--- THE TASK ---
Find the word "write" in the listing below. Copy every line that has it.

--- RECORDS FOR THE EXERCISE ---
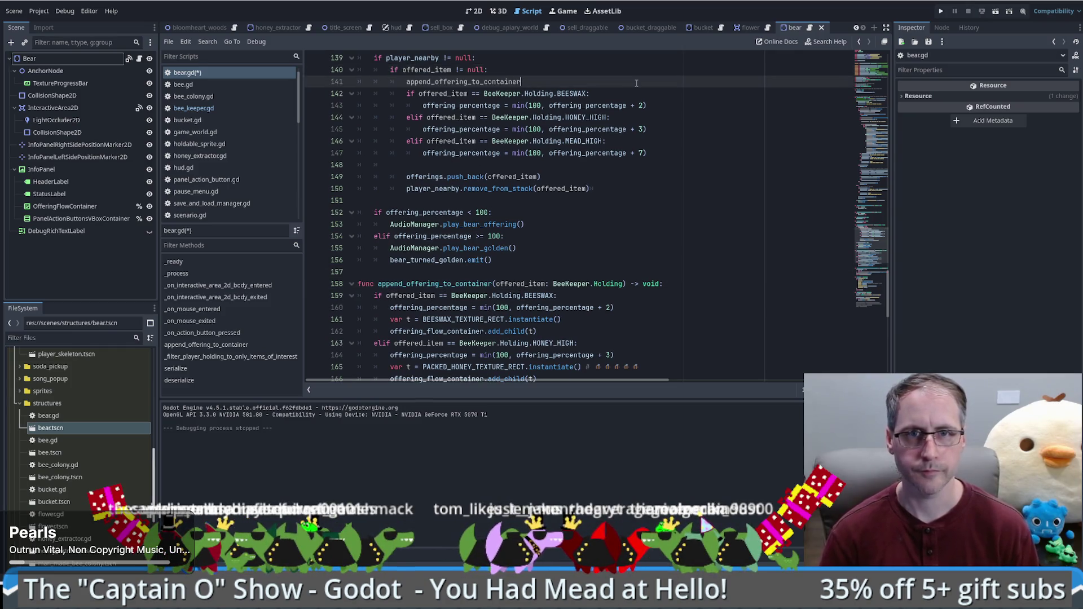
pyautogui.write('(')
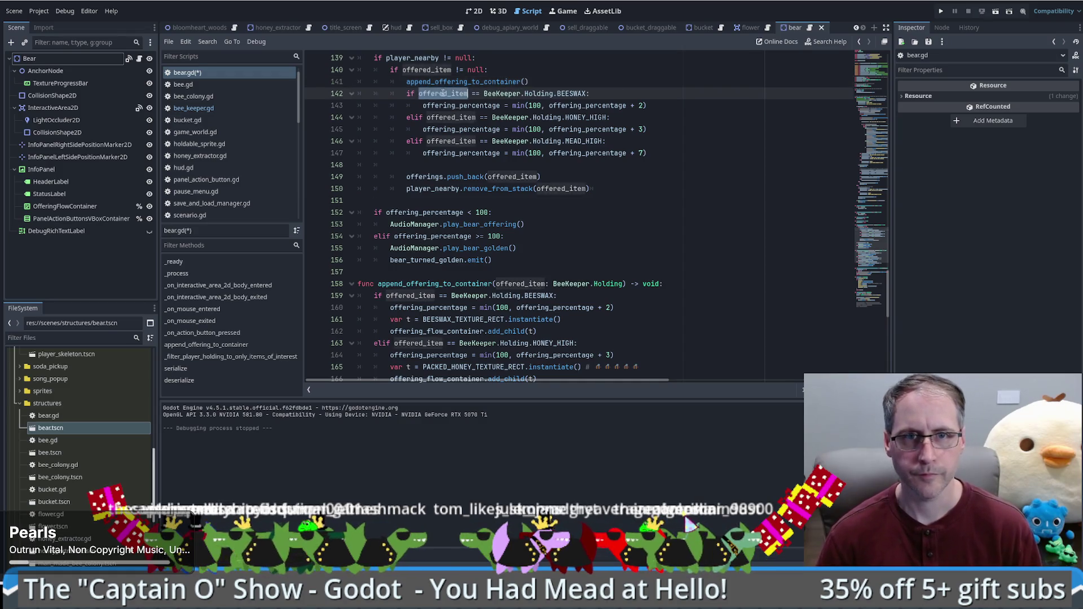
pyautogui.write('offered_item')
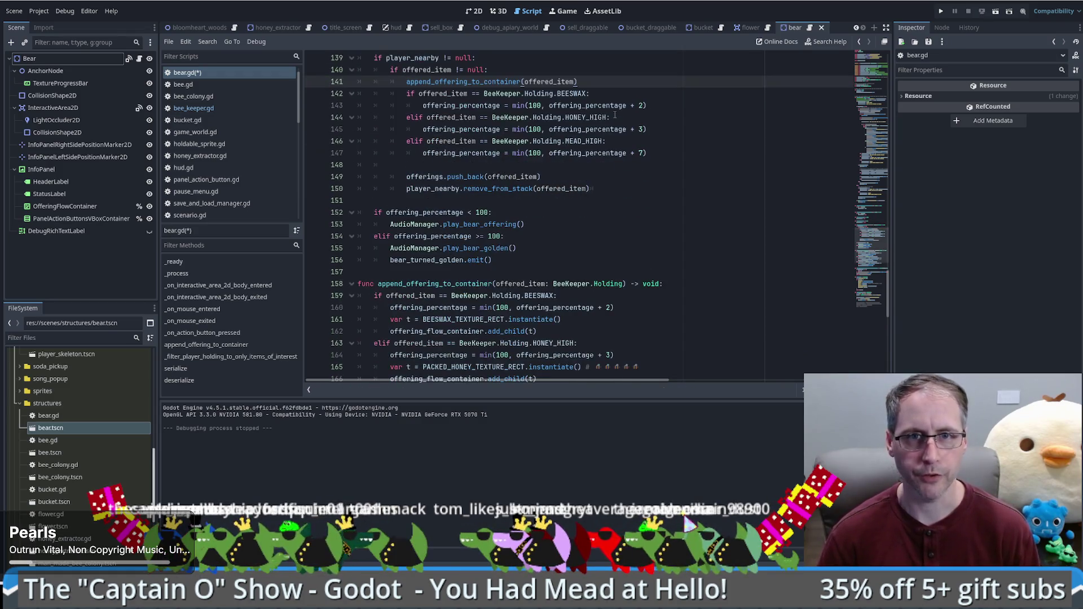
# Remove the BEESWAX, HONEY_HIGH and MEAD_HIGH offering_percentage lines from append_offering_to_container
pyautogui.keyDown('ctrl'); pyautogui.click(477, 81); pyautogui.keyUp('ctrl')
...
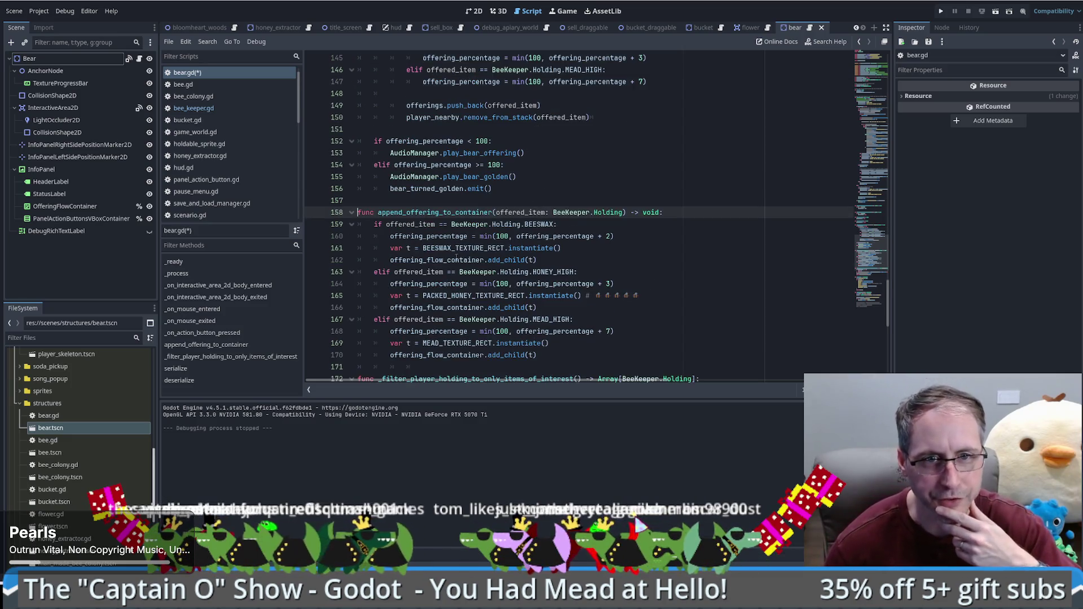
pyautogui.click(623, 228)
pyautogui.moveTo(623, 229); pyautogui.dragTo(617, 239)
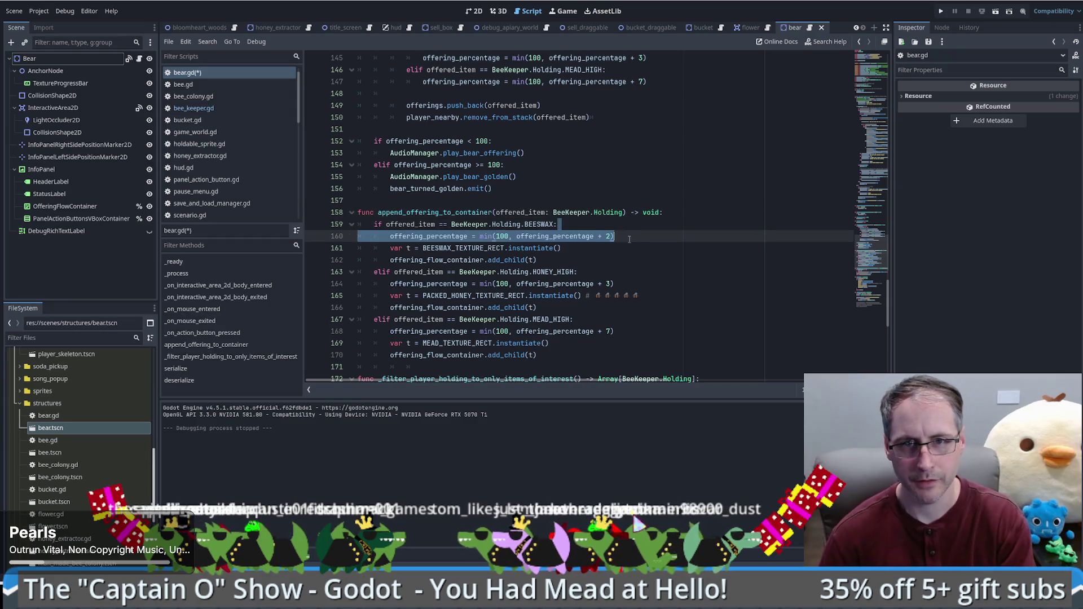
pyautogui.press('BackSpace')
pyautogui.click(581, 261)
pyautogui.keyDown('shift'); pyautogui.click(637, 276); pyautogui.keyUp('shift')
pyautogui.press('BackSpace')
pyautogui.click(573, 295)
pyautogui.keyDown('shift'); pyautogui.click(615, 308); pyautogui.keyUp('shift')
--
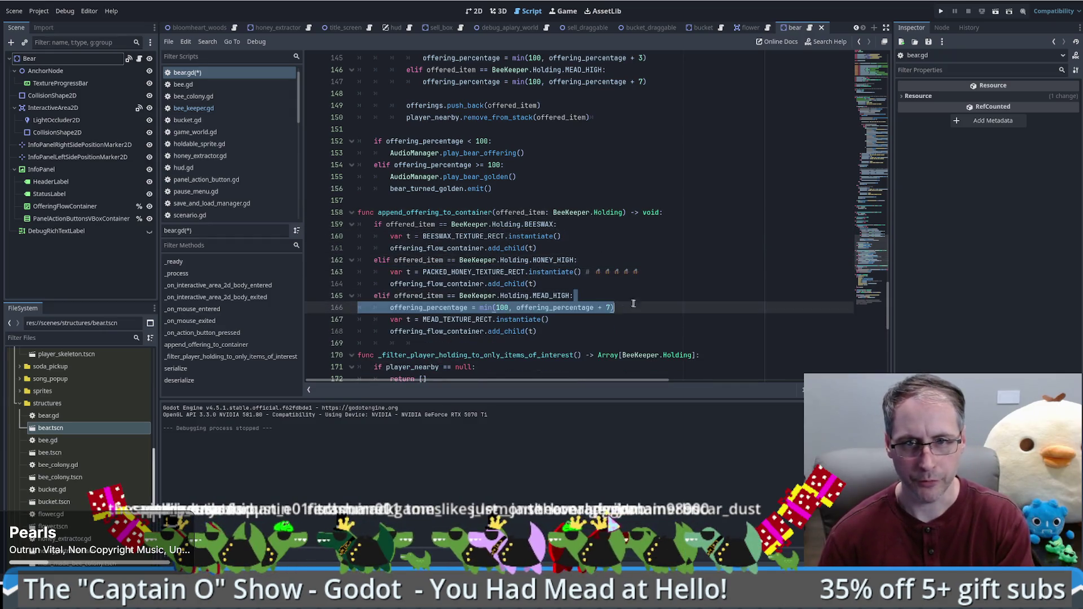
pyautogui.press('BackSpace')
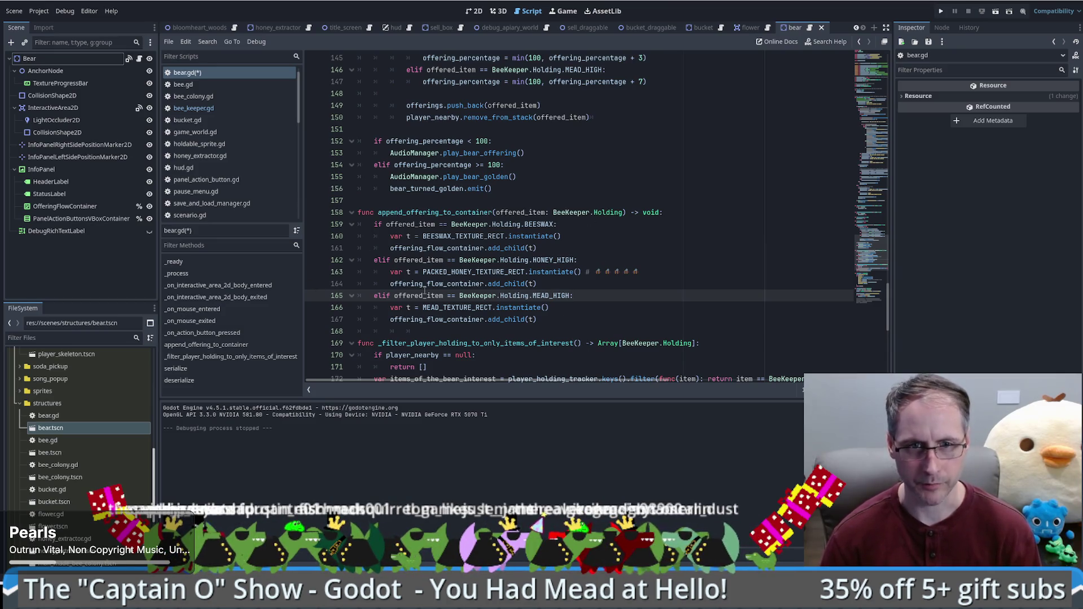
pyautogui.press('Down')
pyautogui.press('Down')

--- RESPONSE AREA ---
pyautogui.write('(')
pyautogui.write('offered_item')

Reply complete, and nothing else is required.